- Release poster
- Genre: reality TV show
- Starring: Hansika Motwani
- Country of origin: India
- Original language: English
- No. of seasons: 1
- No. of episodes: 6

Production
- Production companies: Happy Unicorn; Hotstar Specials;

Original release
- Network: Disney+ Hotstar
- Release: 10 February 2023

= Hansika's Love Shaadi Drama =

Reality TV show

Hansika's Love Shaadi Drama is a 2023 Indian English-language reality TV show on Disney+ Hotstar that covers the wedding of Indian actor Hansika Motwani and Sohael Kathuriya. Produced under the banner of Happy Unicorn and Hotstar Specials, the series was released on 10 February 2023 and also dubbed in other languages like Tamil, and Telugu.

== Cast ==
- Hansika Motwani as herself (Bride)
- Sohael Kathuriya as himself (Groom)
- Mona Motwani as herself (Mother of Bride)
- Prashant Motwani as himself (cameo appearance) (Brother of Bride)
- Sriya Reddy as herself (Best friend of bride)

== Episodes ==
The first season of the series has six episodes.

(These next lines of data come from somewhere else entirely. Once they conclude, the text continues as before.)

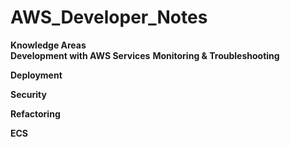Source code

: # AWS_Developer_Notes

<b>Knowledge Areas</b><br>
<b>Development with AWS Services</b>
<b>Monitoring & Troubleshooting</b>

<b>Deployment</b>

<b>Security</b>

<b>Refactoring</b>

<b>ECS</b>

| Series | Episodes |  | Originally released |  |
|---|---|---|---|---|
| 1 | 6 |  | 10 February 2023 |  |

===Season 1 (2023)===

| No. | Title | Directed by | Written by | Original release date |
|---|---|---|---|---|
| 1 | "A Twist in the Tale" | Unknown | Unknown | 10 February 2023 |
| 2 | "If Wishes Were Horses" | Unknown | Unknown | 17 February 2023 |
| 3 | "My Daughter Stays Mine" | Unknown | Unknown | 24 February 2023 |
| 4 | "No Horsing Around!" | Unknown | Unknown | 3 March 2023 |
| 5 | "Face the Music" | Unknown | Unknown | 10 March 2023 |
| 6 | "The Fairy Tale Wedding" | Unknown | Unknown | 17 March 2023 |

== Reception ==
Archika Khurana at The Times of India rated the series 2/5, stating "In a nutshell, Motwani is brave for taking control of her wedding narrative, but this docuseries is nothing more than a showcase of celebrity wedding shenanigans. So, if you're a fan of Hansika and want to watch the glam wedding, the show will pique your interest and keep you glued to your screen every Friday for the next episode. Others should look for what they are most interested in."

Namrata Thakkar of Rediff.com gave 2 stars out of 5 and wrote "All in all, the first episode of Hansika's Love Shaadi Drama is decent with a bit of drama and glam. Hopefully, the next episodes will be more dramatic to keep us hooked."

Sunidhi Prajapat of OTT Play in her review stated "Hansika's Love Shaadi Drama is definitely a gorgeous fairytale with indeed a gigantic amount of drama."

== Criticism ==
Hansika Motwani was heavily criticized for turning her wedding into a web series.